Pubblicato il 22 marzo 2014 da redazione

CERNOBBIO. – ”Il ministro dell’Economia è tradizionalmente il ‘signor No’. Sto imparando il mestiere, spero anche quello di schiacciare i bottoni. Credo tuttavia che il vocabolario di un ministro debba essere più ampio di questa singola parola”. Al suo debutto davanti a una platea di piccoli imprenditori e rappresentanti della maggiore associazione di commercianti, i famosi ‘corpi intermedi’, il ministro dell’Economia Pier Carlo Padoan, sceglie di chiudere il suo ampio e rigoroso intervento sul programma di riforme del governo, con una annotazione dal carattere personale. Non sarò solo un ‘signor No’, promette, assicurando che proposte e richieste troveranno attente ascolto, anche se spetterà senza dubbio al governo la decisione finale.
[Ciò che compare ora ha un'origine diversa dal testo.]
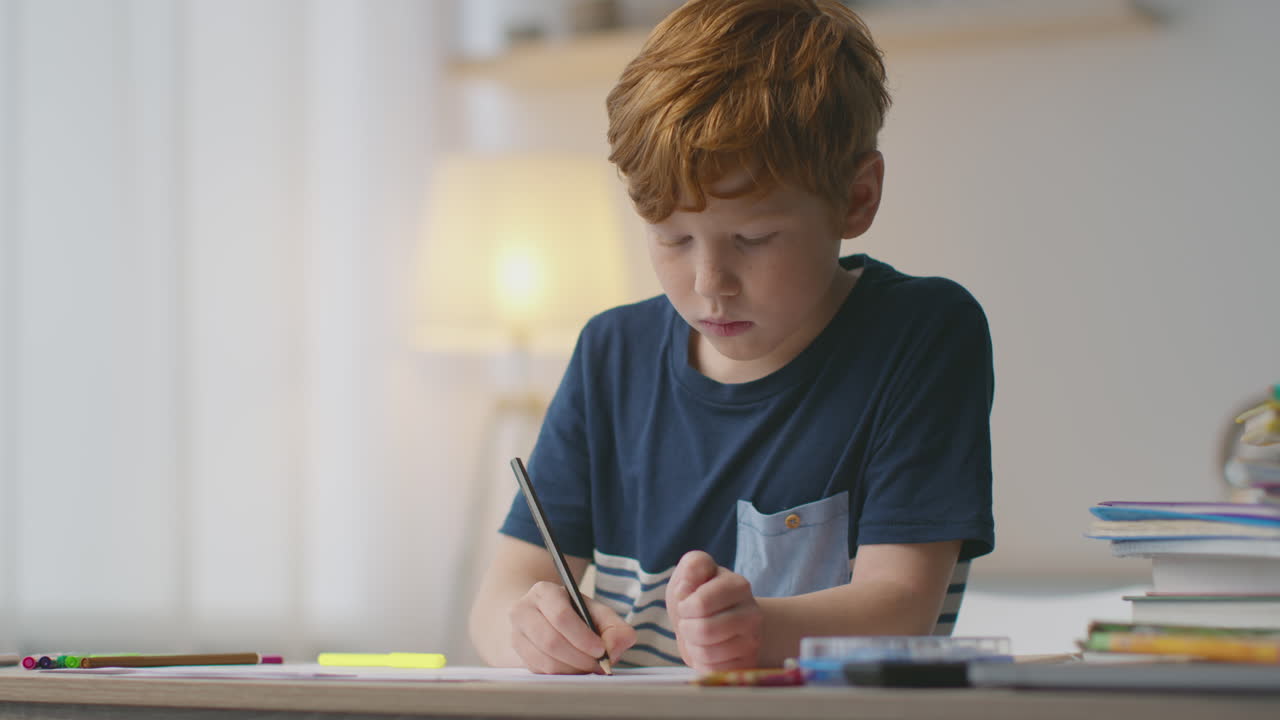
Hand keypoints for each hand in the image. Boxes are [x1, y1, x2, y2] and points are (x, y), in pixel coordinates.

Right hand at [508, 581, 636, 673]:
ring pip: (544, 661)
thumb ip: (614, 627)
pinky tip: (575, 670)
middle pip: (551, 641)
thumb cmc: (573, 615)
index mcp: (544, 592)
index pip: (561, 615)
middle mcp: (523, 611)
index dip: (582, 636)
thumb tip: (614, 648)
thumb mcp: (596, 612)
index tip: (601, 650)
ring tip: (589, 668)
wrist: (541, 618)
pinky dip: (562, 675)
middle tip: (598, 665)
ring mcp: (516, 635)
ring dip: (572, 669)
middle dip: (580, 658)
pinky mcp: (518, 656)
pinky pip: (541, 672)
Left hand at [666, 550, 762, 671]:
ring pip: (707, 653)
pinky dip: (701, 662)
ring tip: (698, 636)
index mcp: (739, 585)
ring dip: (693, 645)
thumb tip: (685, 588)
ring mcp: (753, 640)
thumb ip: (692, 567)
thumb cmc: (700, 595)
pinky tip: (707, 650)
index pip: (700, 604)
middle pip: (704, 630)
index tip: (687, 604)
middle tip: (690, 622)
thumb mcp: (691, 573)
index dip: (684, 606)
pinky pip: (713, 670)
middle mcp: (752, 613)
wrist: (718, 621)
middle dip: (686, 628)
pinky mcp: (748, 664)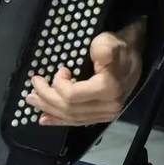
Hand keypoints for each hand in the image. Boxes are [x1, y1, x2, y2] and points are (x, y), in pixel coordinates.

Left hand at [26, 23, 144, 125]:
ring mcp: (106, 113)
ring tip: (32, 101)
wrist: (131, 57)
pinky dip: (60, 120)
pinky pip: (78, 121)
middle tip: (32, 86)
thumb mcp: (109, 43)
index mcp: (107, 89)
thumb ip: (104, 50)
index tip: (60, 69)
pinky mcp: (102, 115)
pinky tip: (45, 120)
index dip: (58, 84)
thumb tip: (100, 54)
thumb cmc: (117, 48)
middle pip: (69, 108)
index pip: (72, 95)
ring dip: (49, 109)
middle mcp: (108, 106)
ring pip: (71, 117)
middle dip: (46, 98)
Un esecutivo che, come ha spiegato lo stesso Padoan, ha le idee molto chiare – a cominciare dallo stesso titolare del Tesoro – sulle condizioni del ‘malato’ e sulle cure, anche amare, da approntare. Al di là dell’agenda ministeriale di impegni, la scelta di partecipare a Cernobbio al Forum della Confcommercio potrebbe voler essere un segnale di apertura al dialogo, di attenzione al tessuto produttivo delle pmi, proprio a quella fascia imprenditoriale che ha patito di più in questi anni. Lo ha detto lo stesso Padoan dal suo osservatorio di via XX settembre: ”Da un parte si vedono miglioramenti delle imprese operanti nei settori a più alta intensità tecnologica, specie se parte integrante di filiere produttive globali. Dall’altra – ha spiegato l’ex vicesegretario generale dell’Ocse – ci sono le difficoltà delle imprese che sono rivolte soprattutto al mercato interno”. Nessuna facile promessa alla platea rappresentata da Carlo sangalli, ma l’indicazione precisa di un lavoro duro, rigoroso, che per essere completato con successo ha bisogno del partecipazione di tutti. ”Sono d’accordo con quanti dicevano che bisogna fare. Questo è un impegno fondamentale del governo” ha detto Padoan ha spiegato che le riforme vanno fatte ”assieme” e che per il successo è ”fondamentale” il coinvolgimento di tutti, dalle parti sociali, ai partiti, alle associazioni imprenditoriali. ”L’azione di governo è un insieme compatto di misure che si devono sostenere a vicenda, il cui senso risiede non nel singolo provvedimento ma nell’azione complessiva di riforma. Si tratta di misure che devono essere prese e decise assieme”.